=== REQUIRED ACTION ===
For each line in the data below that holds "human", return a copy.

Saved entries:
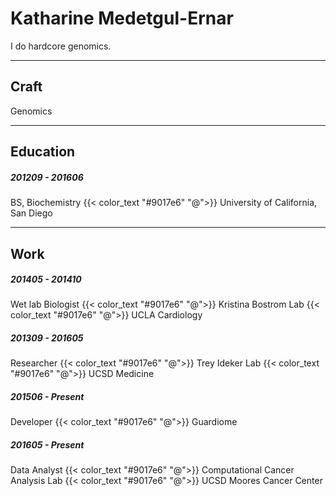 # Katharine Medetgul-Ernar

I do hardcore genomics.

---

## Craft

Genomics

---

## Education

##### 201209 - 201606

BS, Biochemistry
{{< color_text "#9017e6" "@">}} University of California, San Diego

---

## Work

##### 201405 - 201410

Wet lab Biologist
{{< color_text "#9017e6" "@">}} Kristina Bostrom Lab
{{< color_text "#9017e6" "@">}} UCLA Cardiology

##### 201309 - 201605

Researcher
{{< color_text "#9017e6" "@">}} Trey Ideker Lab
{{< color_text "#9017e6" "@">}} UCSD Medicine

##### 201506 - Present

Developer
{{< color_text "#9017e6" "@">}} Guardiome

##### 201605 - Present

Data Analyst
{{< color_text "#9017e6" "@">}} Computational Cancer Analysis Lab
{{< color_text "#9017e6" "@">}} UCSD Moores Cancer Center
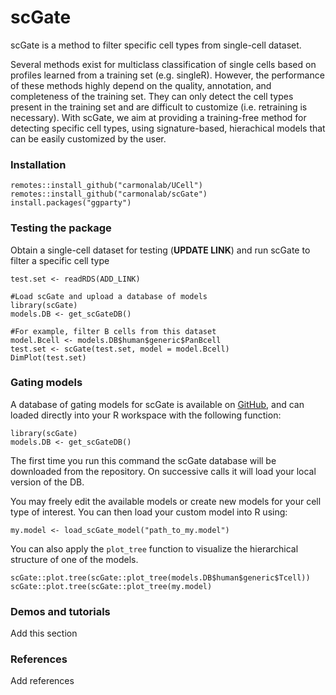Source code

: # scGate

scGate is a method to filter specific cell types from single-cell dataset.

Several methods exist for multiclass classification of single cells based on profiles learned from a training set (e.g. singleR). However, the performance of these methods highly depend on the quality, annotation, and completeness of the training set. They can only detect the cell types present in the training set and are difficult to customize (i.e. retraining is necessary). With scGate, we aim at providing a training-free method for detecting specific cell types, using signature-based, hierachical models that can be easily customized by the user. 


### Installation
```
remotes::install_github("carmonalab/UCell")
remotes::install_github("carmonalab/scGate")
install.packages("ggparty")
```

### Testing the package

Obtain a single-cell dataset for testing (**UPDATE LINK**) and run scGate to filter a specific cell type
```
test.set <- readRDS(ADD_LINK)

#Load scGate and upload a database of models
library(scGate)
models.DB <- get_scGateDB()

#For example, filter B cells from this dataset
model.Bcell <- models.DB$human$generic$PanBcell 
test.set <- scGate(test.set, model = model.Bcell)
DimPlot(test.set)
```

### Gating models
A database of gating models for scGate is available on [GitHub](https://github.com/carmonalab/scGate_models), and can loaded directly into your R workspace with the following function:
```
library(scGate)
models.DB <- get_scGateDB()
```
The first time you run this command the scGate database will be downloaded from the repository. On successive calls it will load your local version of the DB.

You may freely edit the available models or create new models for your cell type of interest. You can then load your custom model into R using:
```
my.model <- load_scGate_model("path_to_my.model")
```

You can also apply the `plot_tree` function to visualize the hierarchical structure of one of the models.
```
scGate::plot.tree(scGate::plot_tree(models.DB$human$generic$Tcell))
scGate::plot.tree(scGate::plot_tree(my.model)
```

### Demos and tutorials

Add this section

### References

Add references



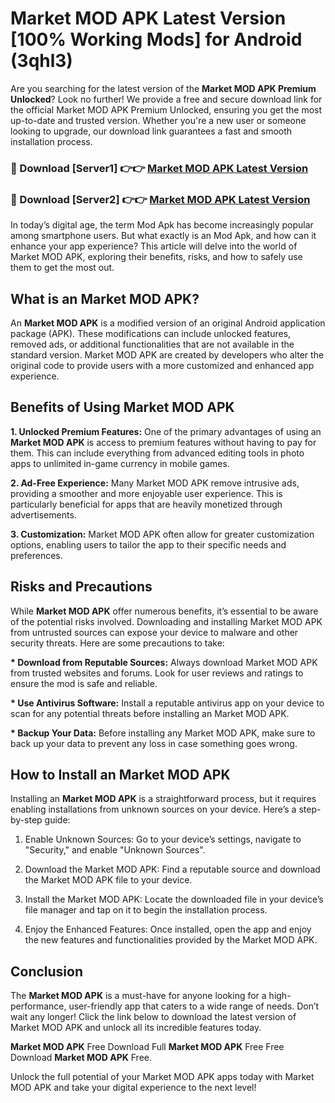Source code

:# Market MOD APK Latest Version [100% Working Mods] for Android (3qhl3)

Are you searching for the latest version of the <strong>Market MOD APK Premium Unlocked</strong>? Look no further! We provide a free and secure download link for the official Market MOD APK Premium Unlocked, ensuring you get the most up-to-date and trusted version. Whether you're a new user or someone looking to upgrade, our download link guarantees a fast and smooth installation process.


<h3>🔴 Download [Server1] 👉👉 <a href="https://getmodsapk.pages.dev?q=Market+MOD+APK&ref=4R3">Market MOD APK Latest Version</a></h3>

<h3>🔴 Download [Server2] 👉👉 <a href="https://getmodsapk.pages.dev?q=Market+MOD+APK&ref=4R3">Market MOD APK Latest Version</a></h3>


In today’s digital age, the term Mod Apk has become increasingly popular among smartphone users. But what exactly is an Mod Apk, and how can it enhance your app experience? This article will delve into the world of Market MOD APK, exploring their benefits, risks, and how to safely use them to get the most out.


<h2>What is an Market MOD APK?</h2>

An <strong>Market MOD APK</strong> is a modified version of an original Android application package (APK). These modifications can include unlocked features, removed ads, or additional functionalities that are not available in the standard version. Market MOD APK are created by developers who alter the original code to provide users with a more customized and enhanced app experience.


<h2>Benefits of Using Market MOD APK</h2>

<strong> 1. Unlocked Premium Features:</strong> One of the primary advantages of using an <strong>Market MOD APK</strong> is access to premium features without having to pay for them. This can include everything from advanced editing tools in photo apps to unlimited in-game currency in mobile games.

<strong> 2. Ad-Free Experience:</strong> Many Market MOD APK remove intrusive ads, providing a smoother and more enjoyable user experience. This is particularly beneficial for apps that are heavily monetized through advertisements.

<strong> 3. Customization:</strong> Market MOD APK often allow for greater customization options, enabling users to tailor the app to their specific needs and preferences.


<h2>Risks and Precautions</h2>

While <strong>Market MOD APK</strong> offer numerous benefits, it’s essential to be aware of the potential risks involved. Downloading and installing Market MOD APK from untrusted sources can expose your device to malware and other security threats. Here are some precautions to take:

<strong> * Download from Reputable Sources:</strong> Always download Market MOD APK from trusted websites and forums. Look for user reviews and ratings to ensure the mod is safe and reliable.

<strong> * Use Antivirus Software:</strong> Install a reputable antivirus app on your device to scan for any potential threats before installing an Market MOD APK.

<strong> * Backup Your Data:</strong> Before installing any Market MOD APK, make sure to back up your data to prevent any loss in case something goes wrong.


<h2>How to Install an Market MOD APK</h2>

Installing an <strong>Market MOD APK</strong> is a straightforward process, but it requires enabling installations from unknown sources on your device. Here’s a step-by-step guide:

 1. Enable Unknown Sources: Go to your device’s settings, navigate to "Security," and enable "Unknown Sources".

 2. Download the Market MOD APK: Find a reputable source and download the Market MOD APK file to your device.

 3. Install the Market MOD APK: Locate the downloaded file in your device’s file manager and tap on it to begin the installation process.

 4. Enjoy the Enhanced Features: Once installed, open the app and enjoy the new features and functionalities provided by the Market MOD APK.


<h2><strong>Conclusion</strong></h2>

The <strong>Market MOD APK</strong> is a must-have for anyone looking for a high-performance, user-friendly app that caters to a wide range of needs. Don’t wait any longer! Click the link below to download the latest version of Market MOD APK and unlock all its incredible features today.

<strong>Market MOD APK</strong> Free Download Full <strong>Market MOD APK</strong> Free Free Download <strong>Market MOD APK</strong> Free.

Unlock the full potential of your Market MOD APK apps today with Market MOD APK and take your digital experience to the next level!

=== EXERCISE RESPONSE ===
model.Bcell <- models.DB$human$generic$PanBcell 
scGate::plot.tree(scGate::plot_tree(models.DB$human$generic$Tcell))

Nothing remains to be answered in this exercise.